3.Substitution of the Key Parameter Identification Mechanism. The DSR mechanism plays a central role in DiFT, but I wonder how it compares with other possible parameter importance estimation techniques, such as attention-based attribution or gradient sensitivity analysis. Could the authors provide either an ablation about substituting DSR with attention-based mechanisms to examine robustness and generality of the framework?
4.Limited Experimentation on Larger Models. The authors mention that, “Due to hardware limitations, we only conducted experiments on 7/8B and 14B LLMs in this paper, lacking validation on larger-scale (30B+) models that can be complementary.” However, larger-scale validation seems critical to the paper’s claim that DiFT improves diverse reasoning capabilities of LLMs in general. Since scalability is a core aspect of language model research, I strongly recommend that the author provide results on the expected performance of DiFT on various different-sized models. Without this, it remains unclear whether the proposed approach would maintain its efficiency and stability at scale.
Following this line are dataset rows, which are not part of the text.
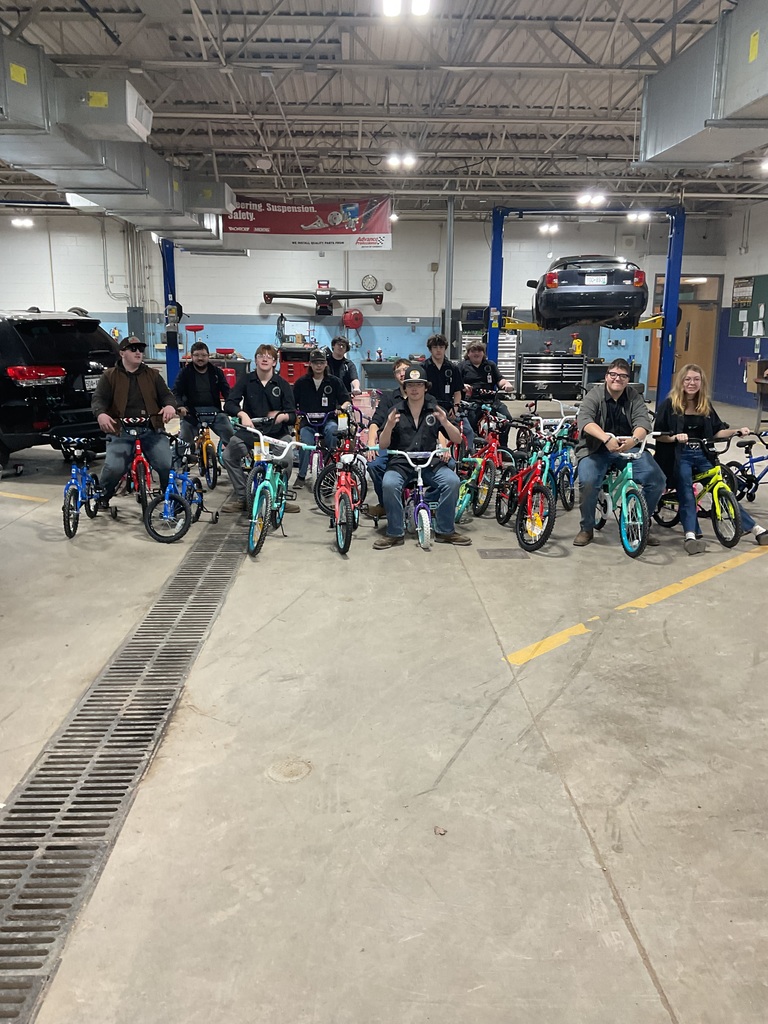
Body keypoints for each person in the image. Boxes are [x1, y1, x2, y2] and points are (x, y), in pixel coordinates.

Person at [654, 363, 768, 553]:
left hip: (702, 454)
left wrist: (736, 431)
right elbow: (657, 434)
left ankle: (755, 528)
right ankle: (690, 535)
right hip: (679, 456)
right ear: (681, 381)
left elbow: (717, 431)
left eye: (696, 379)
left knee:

5.Lack of Convergence Analysis in Fine-Tuning. The paper does not provide any theoretical or empirical evidence of convergence during fine-tuning. Since the proposed DiFT method involves differential parameter updating across multiple reasoning tasks, it is unclear whether the optimization process is guaranteed to converge to a stable point. Moreover, when the number of tasks increases, convergence behavior could vary substantially across different parameter subsets. I am particularly concerned that without monitoring the fine-tuning loss or parameter change trajectories, it is difficult to ensure that each reasoning sub-model (or the overall DiFT model) has reached a stable equilibrium. Providing convergence curves for varying task counts (e.g., 2, 3, or more reasoning datasets) would significantly strengthen the technical soundness of this work.
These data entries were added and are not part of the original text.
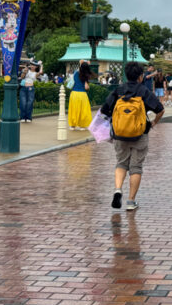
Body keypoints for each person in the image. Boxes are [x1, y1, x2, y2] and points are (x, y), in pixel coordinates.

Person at [101, 61, 164, 212]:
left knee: (121, 163)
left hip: (120, 134)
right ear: (141, 77)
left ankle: (117, 189)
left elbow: (104, 110)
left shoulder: (119, 90)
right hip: (139, 134)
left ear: (126, 75)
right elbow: (160, 109)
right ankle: (131, 201)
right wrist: (154, 123)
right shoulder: (144, 91)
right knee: (136, 167)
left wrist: (116, 121)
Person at [68, 60, 93, 130]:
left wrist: (85, 62)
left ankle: (72, 125)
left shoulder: (76, 73)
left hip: (74, 94)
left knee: (74, 109)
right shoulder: (86, 75)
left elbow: (80, 61)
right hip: (82, 94)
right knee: (83, 110)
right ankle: (82, 125)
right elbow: (86, 87)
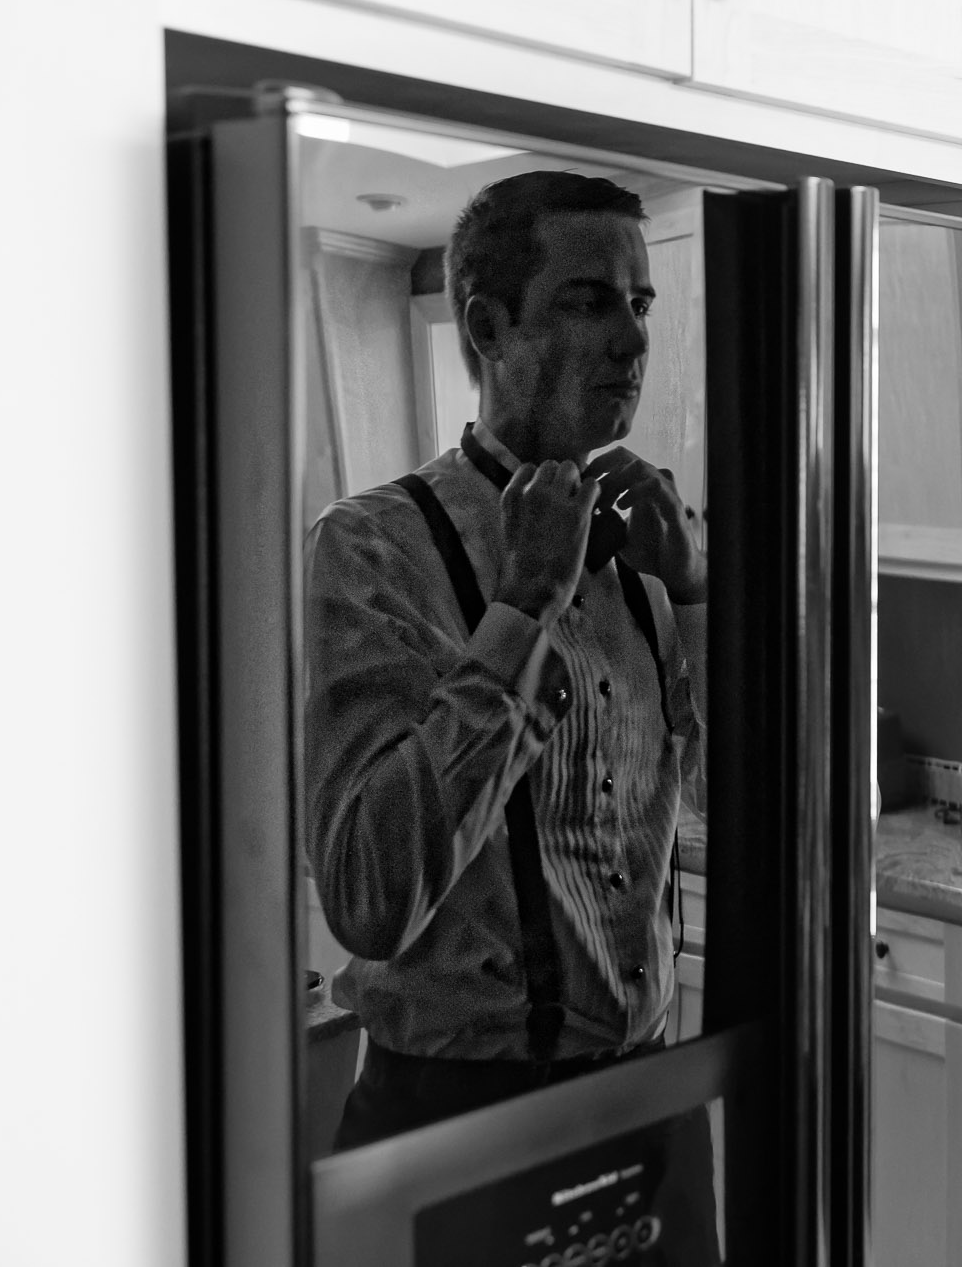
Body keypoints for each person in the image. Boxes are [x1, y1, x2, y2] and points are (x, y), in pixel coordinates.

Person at [302, 170, 709, 1180]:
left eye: (639, 303)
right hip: (455, 1130)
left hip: (649, 1104)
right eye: (586, 301)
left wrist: (697, 595)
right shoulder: (369, 550)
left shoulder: (653, 553)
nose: (631, 338)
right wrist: (521, 609)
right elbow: (366, 897)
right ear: (485, 326)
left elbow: (733, 806)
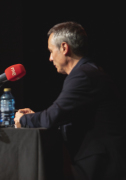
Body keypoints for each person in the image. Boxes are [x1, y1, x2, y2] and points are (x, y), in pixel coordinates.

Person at [14, 22, 126, 179]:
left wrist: (24, 119)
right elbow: (62, 114)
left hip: (101, 167)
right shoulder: (88, 71)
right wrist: (37, 116)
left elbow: (52, 117)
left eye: (51, 51)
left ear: (64, 48)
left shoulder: (82, 76)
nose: (50, 58)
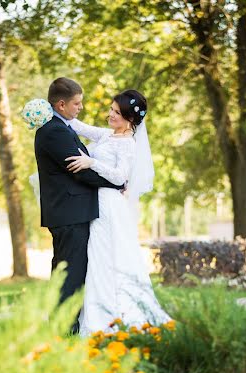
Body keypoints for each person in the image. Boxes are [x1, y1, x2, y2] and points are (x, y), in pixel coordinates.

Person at [64, 89, 170, 335]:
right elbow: (79, 126)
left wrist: (92, 163)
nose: (110, 115)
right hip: (97, 201)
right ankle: (98, 311)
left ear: (130, 120)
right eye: (111, 109)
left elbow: (120, 176)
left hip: (109, 205)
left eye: (117, 113)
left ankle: (114, 315)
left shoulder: (127, 144)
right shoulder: (108, 135)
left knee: (107, 257)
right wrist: (48, 110)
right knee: (97, 258)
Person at [33, 77, 122, 333]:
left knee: (65, 272)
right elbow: (79, 170)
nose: (80, 107)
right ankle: (65, 329)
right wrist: (116, 184)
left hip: (68, 212)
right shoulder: (54, 131)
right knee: (71, 274)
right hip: (69, 214)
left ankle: (61, 326)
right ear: (61, 104)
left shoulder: (61, 127)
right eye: (77, 103)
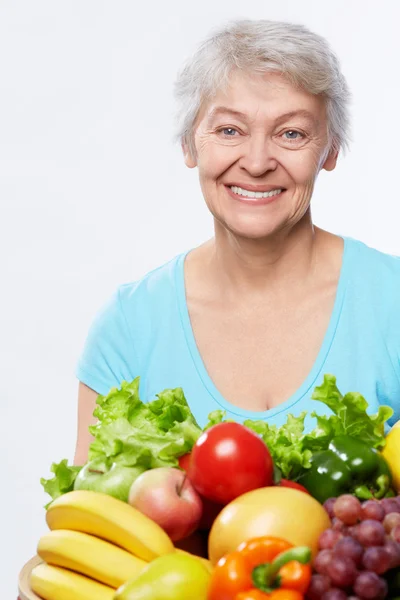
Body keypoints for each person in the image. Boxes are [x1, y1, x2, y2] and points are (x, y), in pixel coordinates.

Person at [74, 18, 400, 468]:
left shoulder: (393, 302)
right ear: (190, 144)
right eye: (230, 130)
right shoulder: (129, 326)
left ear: (330, 151)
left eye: (292, 133)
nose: (258, 162)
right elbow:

6.Missing Computational Cost and Efficiency Analysis. The paper does not provide sufficient information about how computational efficiency scales with the number of fine-tuning tasks. While Section 5.1 briefly mentions that the computing costs are lighter than task-vector and gradient-based methods, it lacks quantitative evidence showing how training time, token consumption, and GPU (CUDA) utilization change as the number of reasoning tasks increases. Such data are crucial to assess whether DiFT remains efficient and feasible when extended to larger task sets. Including analyses of runtime, token usage, and GPU memory consumption under different task counts would help clarify the scalability and practical efficiency of the proposed method compared to baselines like LoTA or HFT.